A strain NG80-2 of G. thermodenitrificans was isolated following an enrichment culture of a sample from a deep oil reservoir in China, in the presence of crude oil, at 73 °C. This strain could degrade C15–C36 n-alkanes, at an optimum temperature of 65 °C. However, no growth was observed with short-chain n-alkanes (C8–C14), and those >C40. Interestingly, as will be discussed in Section 3.3.1, alkB, a gene encoding the enzyme system responsible for the first step of the degradation of n-alkanes, was not found in this strain [32] (ST9); instead, a novel alkane monooxygenase, LadA, was identified [33]. In a different study, various species of Geobacillus (G. thermoleovorans strain 27, Geobacillus caldoxylosilyticus 17, Geobacillus pallidus 2, Geobacillus toebii 1, Geobacillus sp. 3) that degrade n-hexadecane have been isolated following an enrichment of contaminated soil samples. In that study, evidence indicated that the expression of alkB gene was induced by n-hexadecane [34] (ST10). The use of the same substrate, n-hexadecane, in the enrichment of a medium containing an inoculum from Dongxin oil reservoir, China, led to the isolation of a thermophilic bacterium TH2, that was able to degrade petroleum hydrocarbons, mainly n-alkanes, at an optimum temperature of 70 °C [35] (ST11). In that study, species identification was not carried out.

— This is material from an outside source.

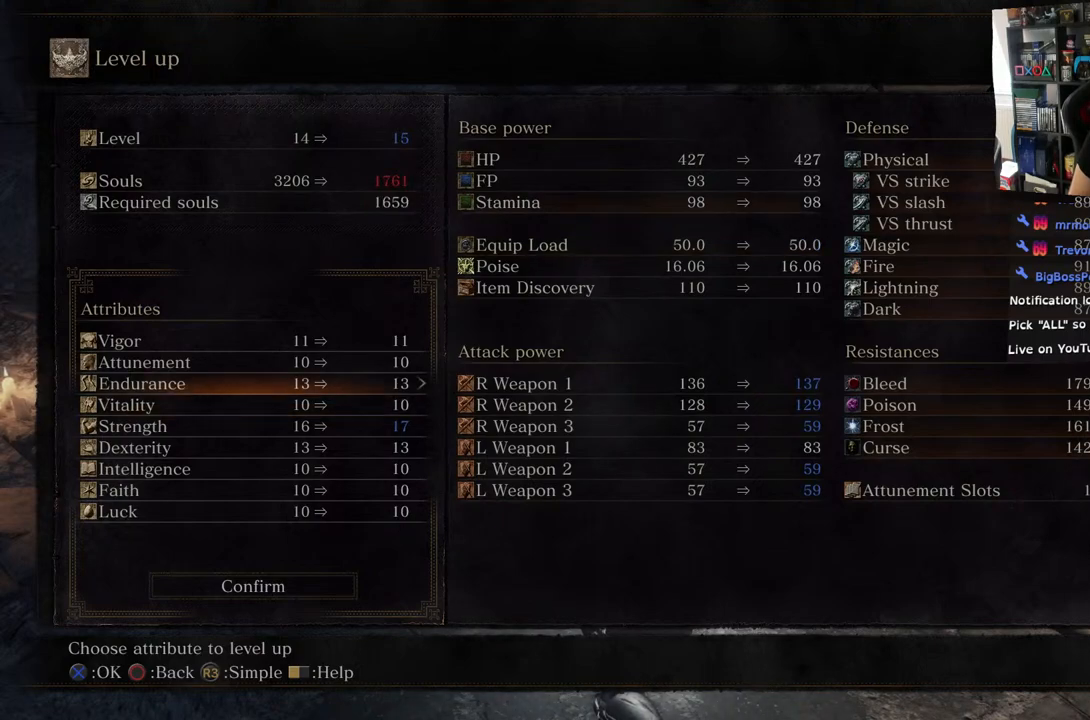
{"buttons": [], "left_stick": "center", "right_stick": "center", "events": []}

Recently, Tourova et al. reported three strains, G. toebii B-1024, Geobacillus sp. 1017 and Aeribacillus pallidus 8m3, capable of degrading C10–C30 n-alkanes [36] (ST12). The alkB gene, encoding rubredoxin-dependent alkane monooxygenase, was found in these three strains, while another gene, ladA gene, which codes for flavin-dependent alkane monooxygenase, was only present in the strains B-1024 and 1017 [36]. That study revealed (as will be discussed in Section 3.3.1), for the first time, the simultaneous presence of alkB and ladA genes, responsible for oxidation of medium-chain and long-chain n-alkanes [36]. In addition, the genome of Geobacillus sp. 1017 was sequenced, and several key genes associated with the degradation of petroleum hydrocarbons have been identified [37].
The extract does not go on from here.